• _WHAT YOU WILL DO_:
1: Please quote the farming design notes from "Handling Scale Issues" to "adding limiting factors.".
2: Answer these questions from the farming design notes:
(a) What status value does the response contain?
(b) Using total currency supply as the limiting factor, what is the maximum number of farmers?
(c) How many farmers are estimated at the peak?
3: Render this sentence from the farming design notes in Spanish: "Downstream farmer will also need to be modified to interface with this new prototype node."

• _TEXT EXCERPT_:
POST /api/downstream/answer/<token>/<file_hash>

Parameters:

{
    "proof": "...proof object string representation..."
}

Response:

{
    "status": "ok"
}

Downstream Farmer

Downstream farmer will also need to be modified to interface with this new prototype node.

Handling Scale Issues

In terms of allow people to farm these are the things I was thinking about in terms of limiting access.

  1. Crowdsale addresses with over 10k SJCX are allowed to farm
  2. All crowdsale are allowed to farm
  3. All addresses with more that 10k SJCX are allowed to farm

Even with this limiting factor I think we might have some scale issues. We may or may not have DDOS attacks, but I more see someone trying to scale up a bunch of virtual nodes to farmer. With the limiting factors using total currency supply we can have a maximum of around 5k farmers. I estimate around 1k farmers at the peak.

So I think some testing needs to be done by spinning up some virtual farmers locally, before we start adding limiting factors.

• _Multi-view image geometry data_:
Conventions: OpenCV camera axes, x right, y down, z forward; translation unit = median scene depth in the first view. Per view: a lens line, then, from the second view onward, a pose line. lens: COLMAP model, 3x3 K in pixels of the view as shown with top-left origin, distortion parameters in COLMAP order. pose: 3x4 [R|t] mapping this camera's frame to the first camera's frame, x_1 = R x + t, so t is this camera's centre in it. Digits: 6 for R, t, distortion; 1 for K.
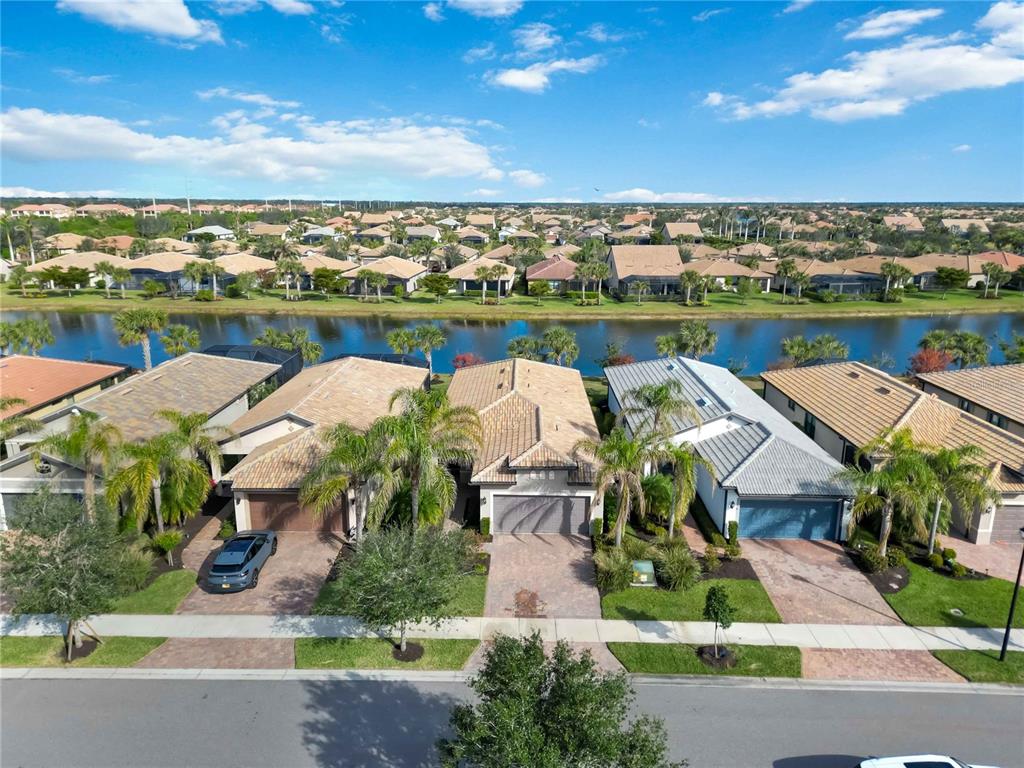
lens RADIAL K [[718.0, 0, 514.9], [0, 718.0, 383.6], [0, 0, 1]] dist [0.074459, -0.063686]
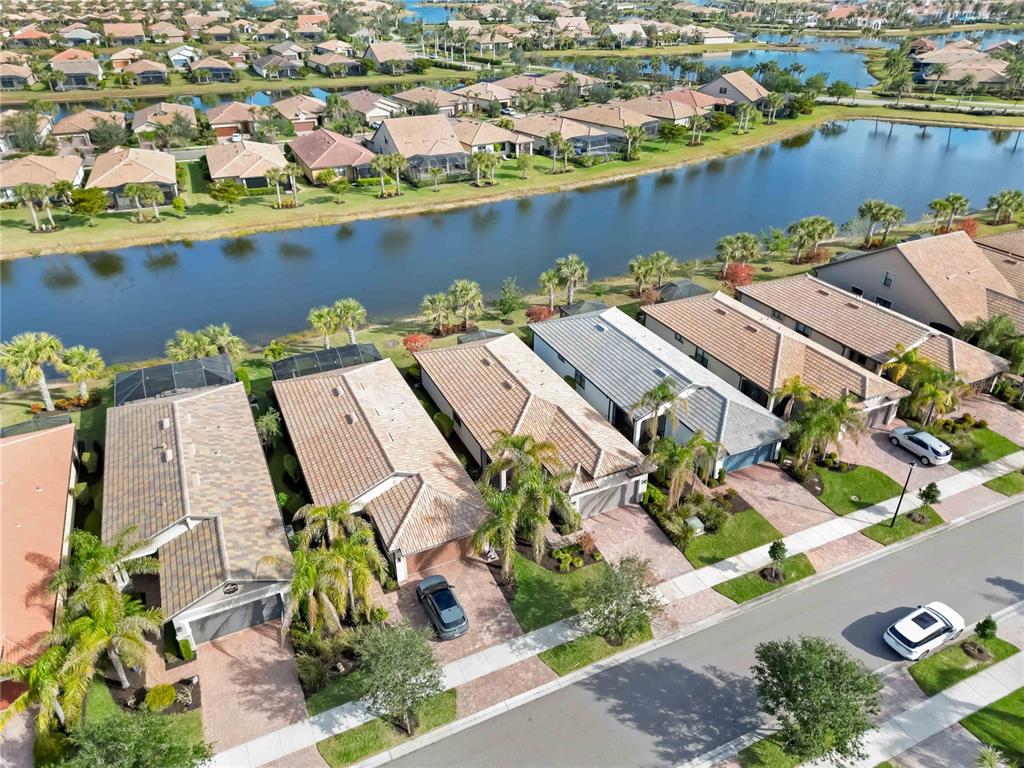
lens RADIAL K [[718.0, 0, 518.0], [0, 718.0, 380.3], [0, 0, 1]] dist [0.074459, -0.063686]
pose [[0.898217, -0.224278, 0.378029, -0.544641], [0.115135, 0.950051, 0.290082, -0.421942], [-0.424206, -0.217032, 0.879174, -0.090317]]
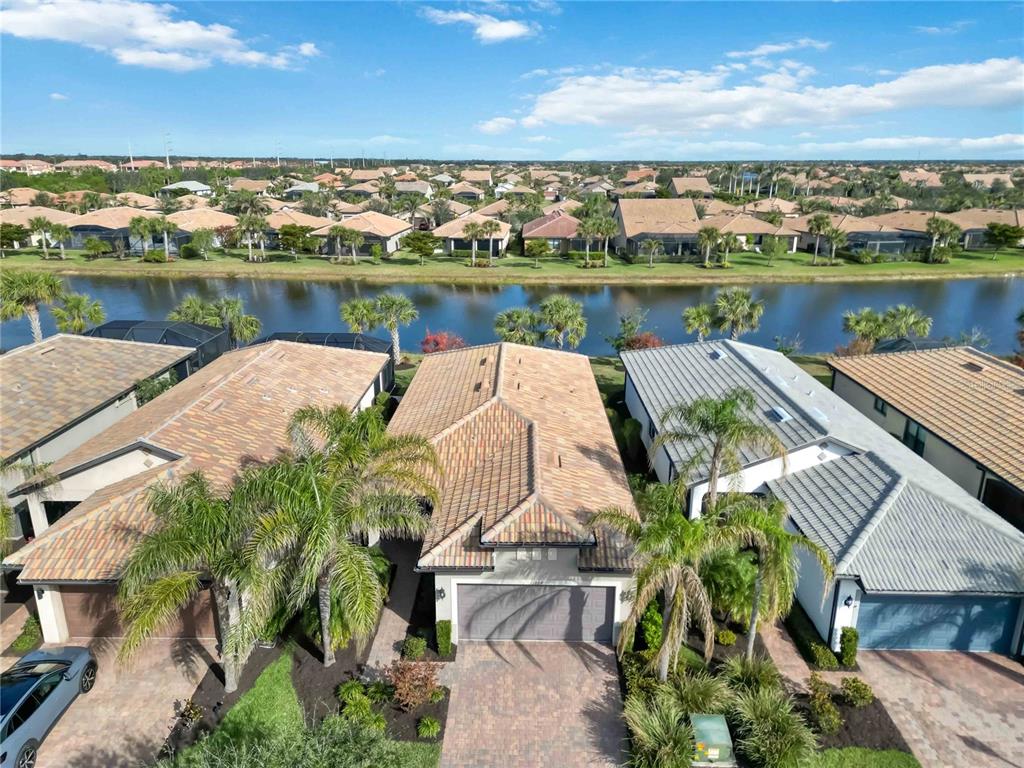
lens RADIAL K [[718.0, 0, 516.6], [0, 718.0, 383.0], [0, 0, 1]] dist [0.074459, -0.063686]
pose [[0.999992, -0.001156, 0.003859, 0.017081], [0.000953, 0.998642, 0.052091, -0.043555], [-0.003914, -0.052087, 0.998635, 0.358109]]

• _ANSWERS IN ORDER_:
1:
Handling Scale Issues

In terms of allow people to farm these are the things I was thinking about in terms of limiting access.

  1. Crowdsale addresses with over 10k SJCX are allowed to farm
  2. All crowdsale are allowed to farm
  3. All addresses with more that 10k SJCX are allowed to farm

Even with this limiting factor I think we might have some scale issues. We may or may not have DDOS attacks, but I more see someone trying to scale up a bunch of virtual nodes to farmer. With the limiting factors using total currency supply we can have a maximum of around 5k farmers. I estimate around 1k farmers at the peak.

So I think some testing needs to be done by spinning up some virtual farmers locally, before we start adding limiting factors.

2:
(a) "ok"
(b) Around 5k
(c) Around 1k

3: Downstream farmer también tendrá que modificarse para interactuar con este nuevo nodo prototipo.